[アップデート] AWS Elemental MediaConvert で WebM DASH の出力が可能になりました

MediaConvertでWebMによるDASH出力が出来るようになりました
2020.08.31

こんにちは、大前です。

 

今日は AWS Elemental MediaConvert(以下 MediaConvert) に関するアップデートを紹介します。

AWS Elemental MediaConvert で WebM DASH 出力が利用可能に

どんなアップデートか

MediaConvert で VP8 または VP9 による WebM ファイルを使用したDASH 出力を作成出来るようになりました。

 

6月のアップデートで VP8 や VP9 を使用した WebM 出力が可能となりましたが、さらに DASH 出力が可能になった形となります。

 

やってみた

では早速触っていきましょう。

MediaConvert の「出力グループの追加」より、"DASH ISO" を選択します。

 

ビデオのコーデックにて VP9 を選択します。

 

エラーが出た

その他、解像度やビットレート、IAM ロールなど必要な項目を入力して作成をクリックすると・・・エラーが出ました。

 

エラーメッセージによると、WebM DASH 出力の場合はオーディオやキャプションを含められない模様。

/outputGroups/0/outputs/0: DASH 出力コンテナが WebM で、その出力にオーディオまたはキャプションが含まれています。

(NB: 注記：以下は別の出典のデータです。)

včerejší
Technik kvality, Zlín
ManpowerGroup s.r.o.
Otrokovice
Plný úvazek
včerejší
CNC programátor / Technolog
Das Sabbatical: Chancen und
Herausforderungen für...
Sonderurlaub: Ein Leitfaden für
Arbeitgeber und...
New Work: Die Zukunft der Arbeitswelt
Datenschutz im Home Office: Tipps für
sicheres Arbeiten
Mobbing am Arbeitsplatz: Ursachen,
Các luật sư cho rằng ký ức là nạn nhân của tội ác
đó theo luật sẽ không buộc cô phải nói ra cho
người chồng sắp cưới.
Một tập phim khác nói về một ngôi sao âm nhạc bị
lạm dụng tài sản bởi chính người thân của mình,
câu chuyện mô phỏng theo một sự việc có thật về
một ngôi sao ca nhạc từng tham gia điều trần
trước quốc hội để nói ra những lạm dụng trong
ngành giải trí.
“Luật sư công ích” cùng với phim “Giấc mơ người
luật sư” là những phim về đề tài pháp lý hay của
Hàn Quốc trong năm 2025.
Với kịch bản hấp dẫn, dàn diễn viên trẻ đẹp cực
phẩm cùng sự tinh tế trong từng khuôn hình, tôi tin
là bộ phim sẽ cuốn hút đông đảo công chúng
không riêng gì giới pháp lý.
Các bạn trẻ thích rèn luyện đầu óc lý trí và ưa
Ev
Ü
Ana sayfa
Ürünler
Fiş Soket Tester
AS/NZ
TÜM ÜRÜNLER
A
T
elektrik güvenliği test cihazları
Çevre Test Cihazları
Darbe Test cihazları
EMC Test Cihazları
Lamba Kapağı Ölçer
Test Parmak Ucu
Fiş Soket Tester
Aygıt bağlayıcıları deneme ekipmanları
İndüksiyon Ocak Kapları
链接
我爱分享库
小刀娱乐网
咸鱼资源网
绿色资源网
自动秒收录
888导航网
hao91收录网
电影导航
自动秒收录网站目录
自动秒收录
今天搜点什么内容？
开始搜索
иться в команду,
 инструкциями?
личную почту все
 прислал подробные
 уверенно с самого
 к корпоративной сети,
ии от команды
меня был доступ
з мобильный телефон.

DASH 出力の場合、MediaConvert は WebM コンテナのオーディオまたはキャプションをサポートしていません。オーディオとキャプションを DASH 出力グループ内の別の出力に配置し、それらの出力に MPD コンテナを使用します。

 

あまり DASH に詳しくないため初耳だったのですが、DASH で WebM ファイルをストリーミングする場合、ビデオファイルとオーディオファイルを別ファイルに分ける必要があるそうです。

For streaming WebM files using DASH, the video and audio files have to be non-muxed and non-chunked (i.e.) each video stream goes into it’s own file and each audio stream goes into it’s own file. For more information on what this means see this link.

Instructions to playback Adaptive WebM using DASH

 

エラーメッセージに従い、まずは既存の出力からオーディオを削除します。

 

オーディオ用の出力を別途追加します。

 

追加された出力設定を開き、今度は逆にビデオを削除。

これで、ビデオだけの出力とオーディオだけの出力がそれぞれ存在する形になります。

 

各出力の名前修飾子を設定し(設定しないとエラーになります)、ジョブの作成をクリックすると問題なくジョブが開始されました。

 

ジョブが完了し、出力先の S3 に DASH のマニフェストファイルである mpd ファイルが出力されている事が確認出来ました。動画ファイルとして webm ファイルが出力されている事も確認出来ます。

 

おわりに

MediaConvert で WebM ファイルを DASH 形式で出力する事が出来るようになりました。

VP9 などのコーデックを使用したい場合には WebM ファイルを使用する必要が出てくるかと思いますので、是非活用ください。

 

以上、AWS 事業本部の大前でした。